> [AIM OF THE EXERCISE]:
I'd like every line in the following listing that holds "Šesto" copied.

> [DATA FOR THIS TASK]:
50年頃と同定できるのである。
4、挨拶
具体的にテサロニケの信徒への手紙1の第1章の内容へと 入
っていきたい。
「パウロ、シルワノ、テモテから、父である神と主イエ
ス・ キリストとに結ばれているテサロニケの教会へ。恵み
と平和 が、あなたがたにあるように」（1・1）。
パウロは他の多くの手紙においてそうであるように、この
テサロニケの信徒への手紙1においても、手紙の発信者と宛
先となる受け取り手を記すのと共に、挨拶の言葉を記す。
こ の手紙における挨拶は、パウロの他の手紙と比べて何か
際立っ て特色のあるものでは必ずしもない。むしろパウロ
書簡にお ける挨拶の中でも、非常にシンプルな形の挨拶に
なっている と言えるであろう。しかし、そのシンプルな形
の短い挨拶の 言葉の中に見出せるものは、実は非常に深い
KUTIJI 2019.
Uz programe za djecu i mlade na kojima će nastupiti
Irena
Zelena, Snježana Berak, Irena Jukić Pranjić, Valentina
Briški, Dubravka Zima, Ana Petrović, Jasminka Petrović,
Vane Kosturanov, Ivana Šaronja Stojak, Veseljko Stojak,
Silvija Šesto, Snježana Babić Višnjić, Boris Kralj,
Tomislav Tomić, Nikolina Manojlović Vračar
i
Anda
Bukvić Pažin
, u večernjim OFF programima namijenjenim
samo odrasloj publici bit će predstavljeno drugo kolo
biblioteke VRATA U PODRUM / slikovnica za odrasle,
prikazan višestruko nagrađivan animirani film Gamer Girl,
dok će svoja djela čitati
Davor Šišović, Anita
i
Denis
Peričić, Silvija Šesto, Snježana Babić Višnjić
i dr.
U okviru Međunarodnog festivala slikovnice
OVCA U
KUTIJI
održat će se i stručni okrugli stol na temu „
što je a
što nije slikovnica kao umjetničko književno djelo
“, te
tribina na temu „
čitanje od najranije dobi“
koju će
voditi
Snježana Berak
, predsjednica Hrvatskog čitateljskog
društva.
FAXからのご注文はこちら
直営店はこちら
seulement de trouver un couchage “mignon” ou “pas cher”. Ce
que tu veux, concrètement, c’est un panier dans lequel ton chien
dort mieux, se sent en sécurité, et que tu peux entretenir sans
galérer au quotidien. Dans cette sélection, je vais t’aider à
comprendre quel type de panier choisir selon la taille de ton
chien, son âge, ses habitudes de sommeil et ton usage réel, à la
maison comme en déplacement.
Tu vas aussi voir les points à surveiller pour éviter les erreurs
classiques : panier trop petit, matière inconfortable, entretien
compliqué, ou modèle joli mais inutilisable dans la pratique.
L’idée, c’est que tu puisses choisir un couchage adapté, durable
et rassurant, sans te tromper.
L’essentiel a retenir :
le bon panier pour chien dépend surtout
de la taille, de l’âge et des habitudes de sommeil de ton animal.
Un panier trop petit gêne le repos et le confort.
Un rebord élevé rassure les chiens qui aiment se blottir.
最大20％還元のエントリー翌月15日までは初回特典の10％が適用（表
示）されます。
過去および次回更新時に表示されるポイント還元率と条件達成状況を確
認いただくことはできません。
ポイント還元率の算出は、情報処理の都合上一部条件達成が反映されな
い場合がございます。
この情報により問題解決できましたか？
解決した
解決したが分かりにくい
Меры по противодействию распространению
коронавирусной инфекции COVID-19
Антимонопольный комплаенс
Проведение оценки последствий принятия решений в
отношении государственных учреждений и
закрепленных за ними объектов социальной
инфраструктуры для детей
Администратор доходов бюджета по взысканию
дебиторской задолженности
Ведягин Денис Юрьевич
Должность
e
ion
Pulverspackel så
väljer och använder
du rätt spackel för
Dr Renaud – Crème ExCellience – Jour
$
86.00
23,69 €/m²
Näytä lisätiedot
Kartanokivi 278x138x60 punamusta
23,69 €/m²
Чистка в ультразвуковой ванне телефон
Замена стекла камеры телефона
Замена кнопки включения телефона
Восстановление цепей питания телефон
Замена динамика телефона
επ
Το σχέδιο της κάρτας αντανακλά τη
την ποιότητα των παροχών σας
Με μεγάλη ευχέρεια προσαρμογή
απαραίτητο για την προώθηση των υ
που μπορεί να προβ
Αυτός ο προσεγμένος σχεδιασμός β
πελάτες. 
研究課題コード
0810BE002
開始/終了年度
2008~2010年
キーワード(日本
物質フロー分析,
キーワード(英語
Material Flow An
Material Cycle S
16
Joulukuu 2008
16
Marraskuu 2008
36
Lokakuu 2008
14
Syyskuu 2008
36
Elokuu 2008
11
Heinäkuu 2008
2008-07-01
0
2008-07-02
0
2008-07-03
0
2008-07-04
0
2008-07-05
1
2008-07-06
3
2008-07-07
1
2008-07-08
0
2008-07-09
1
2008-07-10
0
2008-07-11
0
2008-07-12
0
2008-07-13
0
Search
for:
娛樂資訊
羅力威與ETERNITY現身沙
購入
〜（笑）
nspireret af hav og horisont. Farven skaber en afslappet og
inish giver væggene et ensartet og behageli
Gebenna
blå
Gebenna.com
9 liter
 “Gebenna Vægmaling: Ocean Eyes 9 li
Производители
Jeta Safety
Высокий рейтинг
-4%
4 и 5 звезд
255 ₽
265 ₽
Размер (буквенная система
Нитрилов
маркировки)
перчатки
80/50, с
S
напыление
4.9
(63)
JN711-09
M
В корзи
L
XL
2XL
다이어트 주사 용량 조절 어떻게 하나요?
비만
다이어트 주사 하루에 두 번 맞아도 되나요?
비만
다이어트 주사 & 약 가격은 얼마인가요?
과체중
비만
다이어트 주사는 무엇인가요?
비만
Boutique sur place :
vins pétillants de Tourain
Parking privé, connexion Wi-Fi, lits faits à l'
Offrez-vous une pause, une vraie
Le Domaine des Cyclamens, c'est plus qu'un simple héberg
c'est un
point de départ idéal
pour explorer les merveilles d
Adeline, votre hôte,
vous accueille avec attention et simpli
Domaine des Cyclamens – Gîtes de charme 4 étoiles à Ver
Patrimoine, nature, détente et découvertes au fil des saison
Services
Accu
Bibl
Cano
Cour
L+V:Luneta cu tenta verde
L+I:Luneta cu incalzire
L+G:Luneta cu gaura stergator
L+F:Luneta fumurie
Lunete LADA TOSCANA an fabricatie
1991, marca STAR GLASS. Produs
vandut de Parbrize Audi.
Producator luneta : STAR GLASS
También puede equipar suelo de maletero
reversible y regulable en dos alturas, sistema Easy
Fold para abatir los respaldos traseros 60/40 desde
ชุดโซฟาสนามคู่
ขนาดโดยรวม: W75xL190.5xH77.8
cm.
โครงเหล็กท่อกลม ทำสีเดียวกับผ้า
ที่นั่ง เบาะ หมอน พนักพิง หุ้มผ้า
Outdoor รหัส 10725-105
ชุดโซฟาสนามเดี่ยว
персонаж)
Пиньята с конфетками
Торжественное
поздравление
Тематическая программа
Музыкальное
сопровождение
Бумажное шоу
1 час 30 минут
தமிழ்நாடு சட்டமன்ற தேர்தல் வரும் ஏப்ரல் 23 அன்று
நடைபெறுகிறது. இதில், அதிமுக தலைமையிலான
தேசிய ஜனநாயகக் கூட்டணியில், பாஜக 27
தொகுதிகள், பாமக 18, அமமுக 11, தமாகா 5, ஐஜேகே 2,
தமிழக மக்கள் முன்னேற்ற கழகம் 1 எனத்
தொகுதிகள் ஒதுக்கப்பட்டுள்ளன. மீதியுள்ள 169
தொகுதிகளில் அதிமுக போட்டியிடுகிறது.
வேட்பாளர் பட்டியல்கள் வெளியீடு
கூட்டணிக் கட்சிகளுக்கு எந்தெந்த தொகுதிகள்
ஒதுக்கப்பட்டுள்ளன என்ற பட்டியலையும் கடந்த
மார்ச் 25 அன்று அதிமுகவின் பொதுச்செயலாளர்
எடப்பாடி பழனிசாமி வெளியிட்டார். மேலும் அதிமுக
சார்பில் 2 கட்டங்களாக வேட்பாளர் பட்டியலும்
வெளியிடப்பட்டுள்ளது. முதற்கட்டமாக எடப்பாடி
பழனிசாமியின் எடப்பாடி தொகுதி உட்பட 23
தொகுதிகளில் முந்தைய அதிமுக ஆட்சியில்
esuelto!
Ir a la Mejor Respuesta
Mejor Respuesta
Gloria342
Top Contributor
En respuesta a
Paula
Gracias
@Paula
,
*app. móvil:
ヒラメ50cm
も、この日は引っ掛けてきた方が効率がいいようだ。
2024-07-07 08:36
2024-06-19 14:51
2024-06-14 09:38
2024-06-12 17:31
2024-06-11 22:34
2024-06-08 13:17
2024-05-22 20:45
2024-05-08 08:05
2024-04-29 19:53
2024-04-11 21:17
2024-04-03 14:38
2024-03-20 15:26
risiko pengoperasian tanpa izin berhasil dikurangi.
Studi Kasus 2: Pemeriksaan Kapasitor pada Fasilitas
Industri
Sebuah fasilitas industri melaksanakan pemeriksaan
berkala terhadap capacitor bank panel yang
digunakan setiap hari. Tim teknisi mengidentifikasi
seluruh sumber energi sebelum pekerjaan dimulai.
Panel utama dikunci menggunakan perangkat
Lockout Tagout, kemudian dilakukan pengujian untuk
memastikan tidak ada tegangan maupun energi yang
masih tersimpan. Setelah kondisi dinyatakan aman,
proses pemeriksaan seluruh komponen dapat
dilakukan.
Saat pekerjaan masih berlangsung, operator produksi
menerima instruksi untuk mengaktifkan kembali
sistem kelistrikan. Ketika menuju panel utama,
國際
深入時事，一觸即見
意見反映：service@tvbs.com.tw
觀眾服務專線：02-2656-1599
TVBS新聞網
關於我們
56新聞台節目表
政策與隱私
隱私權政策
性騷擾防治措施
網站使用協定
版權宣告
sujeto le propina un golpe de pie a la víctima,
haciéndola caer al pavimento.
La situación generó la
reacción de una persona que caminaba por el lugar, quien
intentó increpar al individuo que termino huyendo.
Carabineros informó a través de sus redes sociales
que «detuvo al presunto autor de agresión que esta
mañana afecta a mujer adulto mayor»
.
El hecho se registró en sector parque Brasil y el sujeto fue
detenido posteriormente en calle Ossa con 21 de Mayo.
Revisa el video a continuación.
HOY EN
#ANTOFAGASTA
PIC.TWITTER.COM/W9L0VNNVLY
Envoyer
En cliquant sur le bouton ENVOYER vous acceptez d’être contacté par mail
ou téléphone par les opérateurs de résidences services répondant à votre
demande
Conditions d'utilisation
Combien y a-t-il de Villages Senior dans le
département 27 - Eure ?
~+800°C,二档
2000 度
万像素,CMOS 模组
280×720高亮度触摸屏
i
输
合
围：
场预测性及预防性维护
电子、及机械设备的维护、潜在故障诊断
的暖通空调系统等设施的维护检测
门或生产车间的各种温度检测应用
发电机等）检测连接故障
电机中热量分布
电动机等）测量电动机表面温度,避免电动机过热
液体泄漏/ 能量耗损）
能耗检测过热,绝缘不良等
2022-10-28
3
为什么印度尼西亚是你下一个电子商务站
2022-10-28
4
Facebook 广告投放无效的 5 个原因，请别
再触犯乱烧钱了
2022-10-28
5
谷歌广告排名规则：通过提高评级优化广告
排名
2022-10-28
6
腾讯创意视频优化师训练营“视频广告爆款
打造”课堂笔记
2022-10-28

> [FINAL ANSWER]:
Silvija Šesto, Snježana Babić Višnjić, Boris Kralj,
Peričić, Silvija Šesto, Snježana Babić Višnjić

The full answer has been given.